Ямщик невольно оглянулся. Седок уже не встряхивался, а сидел «своей волей», нахмурив брови, и на лбу его ямщику только теперь резко кинулась в глаза кокарда. «Должно — начальство новое», — подумал Силуян, обрывая песню, и обиженно задергал вожжами.

Но в голове его шевелились вольные мысли:

«Ишь ведь, прости господи, идол навязался! Не важивали мы начальников, что ли? Вон Полежаев, исправник, или опять Талызин, Василь Семеныч, даром што генерал полный, а, бывало, подавай ему Силуяна, с другим, говорит, и не поеду…»

Эти воспоминания ободрили ямщика, и он прибавил вслух:

— Низвините, ваше благородие, — песня такая поется старинная, про Ракчеива, значит.

— То-то песня, — брезгливо и как-то слегка в нос сказал седок. Он, видимо, старался говорить строго, но твердая нота все не налаживалась. — Песня! Песни тоже всякие бывают…

Впрочем, лицо его опять начало расплываться, обрюзгло, и туловище опять пассивно поддалось влиянию тарантаса: господин опять стал потряхиваться, а глаза его потускнели. Из опасения, что разговор, хотя несколько неприятный, угаснет, ямщик прибавил раздумчиво, после короткой паузы:

— Ракчеив… Стало быть, помещик был в нашей стороне. Годов, сказывают, со сто, а то, может, и всех два-ста будет. Важнеющий был генерал у царицы, у Екатерины.

Господин слегка очнулся.

— То-то вот! — все еще несколько сонным голосом ответил он. — «Два-ста»… У Екатерины… в вашей стороне! Ничего-то вы, мужики, толком не знате, а туда же, «в разор разорил»… Распустились!

— Песня, господин, она, как сказать… — возразил Силуян, — она ведь исстари идет… От народу взялась… Старинная это песня… Ежели ее голосом настояще вывести…

— Ну-ну! Будет уж, не выводи! Слыхали.

— Как угодно! — Ямщик окончательно обиделся.

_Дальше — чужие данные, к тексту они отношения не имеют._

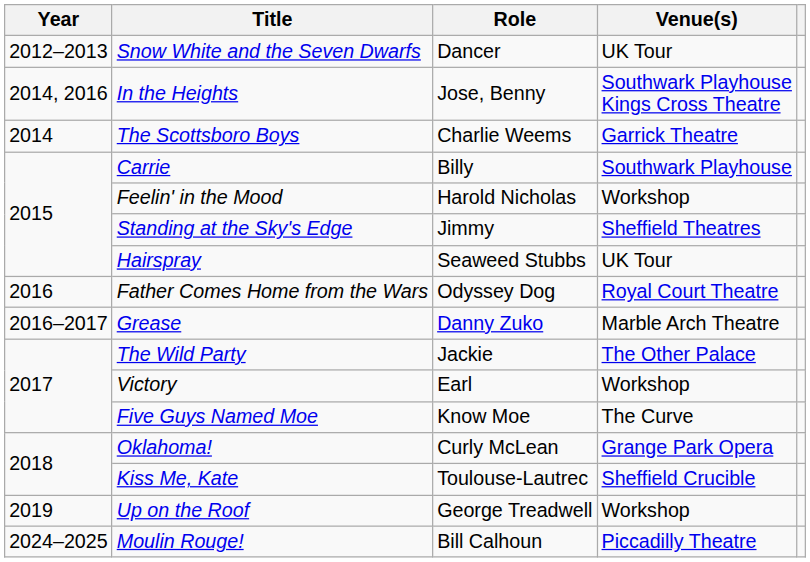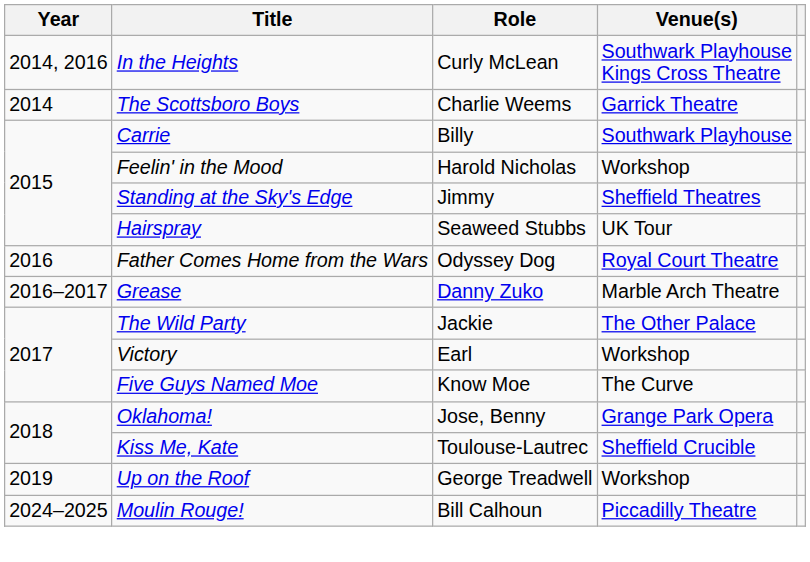- row: 2012–2013 | Snow White and the Seven Dwarfs | Dancer | UK Tour
In the Heights | Role: Jose, Benny -> Curly McLean
Oklahoma! | Role: Curly McLean -> Jose, Benny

— Что ты это, папочка, отчего? — спросила девушка. Она, казалось, не сразу вслушалась в содержание разговора и только задумчиво ждала продолжения песни. Когда все смолкло и продолжения не было, — она только тогда поняла причину.

— Ах, Леночка, — ответил господин, — ты этого не можешь понять. Это не Петербург, и здесь я не могу смотреть на себя, как…

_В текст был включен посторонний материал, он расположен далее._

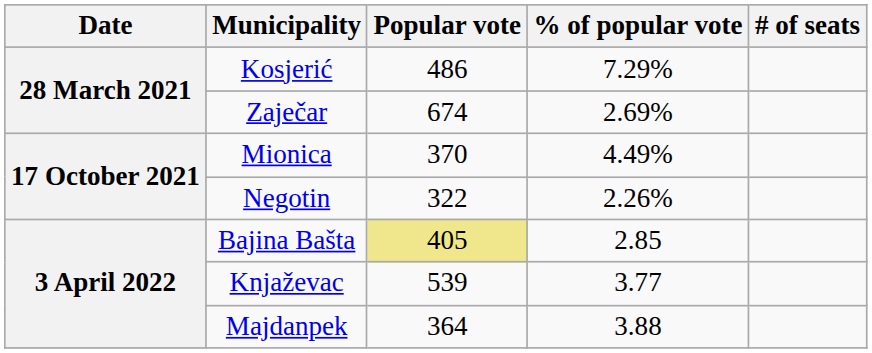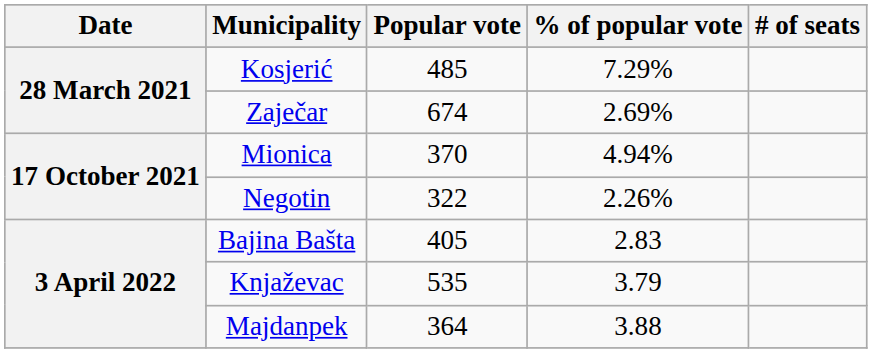Kosjerić | Popular vote: 486 -> 485
Mionica | % of popular vote: 4.49% -> 4.94%
Bajina Bašta | Popular vote: khaki background -> no background
Bajina Bašta | % of popular vote: 2.85 -> 2.83
Knjaževac | Popular vote: 539 -> 535
Knjaževac | % of popular vote: 3.77 -> 3.79
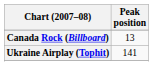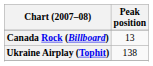Ukraine Airplay (Tophit) | Peak position: 141 -> 138
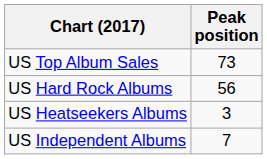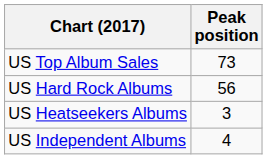US Independent Albums | Peak position: 7 -> 4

— Как на что? — лениво спросила дочь.

— Как… на частного человека! Пожалуйста, Лена, не вмешивайся в мои… распоряжения.

— Не буду, папочка, — так же лениво обещала девушка.

Ямщик излил свои ощущения усиленной игрой на вожжах и усердным употреблением кнута. Однако чуткое ухо уловило кое-что в разговоре. «Вишь ты, — подумал он, — начальник и есть. Строг, а, кажись, отходчив. Ну, да мне-ка что! Наше дело ямщицкое!»

Опять наступила тишина и дорожное томление. Барышня смотрела вдаль, господин потряхивался и ритмически покачивался на сидении, а глаза его, все еще открытые, стали так тусклы, как будто на них насела пыль. Колокольчик бился, взвизгивал и подвывал какому-то своему неисходному горю. Потом он всем надоел, прислушался и сразу исчез из слуха и сознания. Зато в тишине полей оживало какое-то тревожное, пугливое трепетание, и порой чудилось, что диаконский бас, давно оставленный назади, опять увязался с тучами оводов за тарантасом и все догоняет и сыплется по сторонам горошком.